— start Records for the exercise —

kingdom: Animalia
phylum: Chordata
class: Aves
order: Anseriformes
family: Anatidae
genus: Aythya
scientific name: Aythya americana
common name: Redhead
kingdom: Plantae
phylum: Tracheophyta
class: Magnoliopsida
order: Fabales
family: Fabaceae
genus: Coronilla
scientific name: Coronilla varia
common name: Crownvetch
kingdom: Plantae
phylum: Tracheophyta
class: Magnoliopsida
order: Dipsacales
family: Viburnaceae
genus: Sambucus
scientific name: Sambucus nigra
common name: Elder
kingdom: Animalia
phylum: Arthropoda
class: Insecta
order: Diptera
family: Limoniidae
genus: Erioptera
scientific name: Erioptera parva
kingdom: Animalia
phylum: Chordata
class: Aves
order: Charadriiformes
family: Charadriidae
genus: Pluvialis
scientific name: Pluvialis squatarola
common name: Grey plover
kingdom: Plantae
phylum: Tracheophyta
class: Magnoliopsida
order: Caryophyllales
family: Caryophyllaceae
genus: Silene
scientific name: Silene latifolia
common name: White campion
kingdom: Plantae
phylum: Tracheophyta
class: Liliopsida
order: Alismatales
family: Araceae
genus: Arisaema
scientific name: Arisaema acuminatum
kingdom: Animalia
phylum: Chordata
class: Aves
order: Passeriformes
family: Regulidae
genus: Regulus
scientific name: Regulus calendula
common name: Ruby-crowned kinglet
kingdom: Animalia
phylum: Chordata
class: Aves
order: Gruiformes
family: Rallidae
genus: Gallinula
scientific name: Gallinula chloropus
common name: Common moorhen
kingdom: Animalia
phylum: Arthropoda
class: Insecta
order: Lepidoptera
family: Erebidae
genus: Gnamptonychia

— end Records for the exercise —

(Task description) Edit the data above by replacing "common name" with "vernacular name" wherever it appears, and leave everything else the same.

(Response for this exercise)
kingdom: Animalia
phylum: Chordata
class: Aves
order: Anseriformes
family: Anatidae
genus: Aythya
scientific name: Aythya americana
vernacular name: Redhead
kingdom: Plantae
phylum: Tracheophyta
class: Magnoliopsida
order: Fabales
family: Fabaceae
genus: Coronilla
scientific name: Coronilla varia
vernacular name: Crownvetch
kingdom: Plantae
phylum: Tracheophyta
class: Magnoliopsida
order: Dipsacales
family: Viburnaceae
genus: Sambucus
scientific name: Sambucus nigra
vernacular name: Elder
kingdom: Animalia
phylum: Arthropoda
class: Insecta
order: Diptera
family: Limoniidae
genus: Erioptera
scientific name: Erioptera parva
kingdom: Animalia
phylum: Chordata
class: Aves
order: Charadriiformes
family: Charadriidae
genus: Pluvialis
scientific name: Pluvialis squatarola
vernacular name: Grey plover
kingdom: Plantae
phylum: Tracheophyta
class: Magnoliopsida
order: Caryophyllales
family: Caryophyllaceae
genus: Silene
scientific name: Silene latifolia
vernacular name: White campion
kingdom: Plantae
phylum: Tracheophyta
class: Liliopsida
order: Alismatales
family: Araceae
genus: Arisaema
scientific name: Arisaema acuminatum
kingdom: Animalia
phylum: Chordata
class: Aves
order: Passeriformes
family: Regulidae
genus: Regulus
scientific name: Regulus calendula
vernacular name: Ruby-crowned kinglet
kingdom: Animalia
phylum: Chordata
class: Aves
order: Gruiformes
family: Rallidae
genus: Gallinula
scientific name: Gallinula chloropus
vernacular name: Common moorhen
kingdom: Animalia
phylum: Arthropoda
class: Insecta
order: Lepidoptera
family: Erebidae
genus: Gnamptonychia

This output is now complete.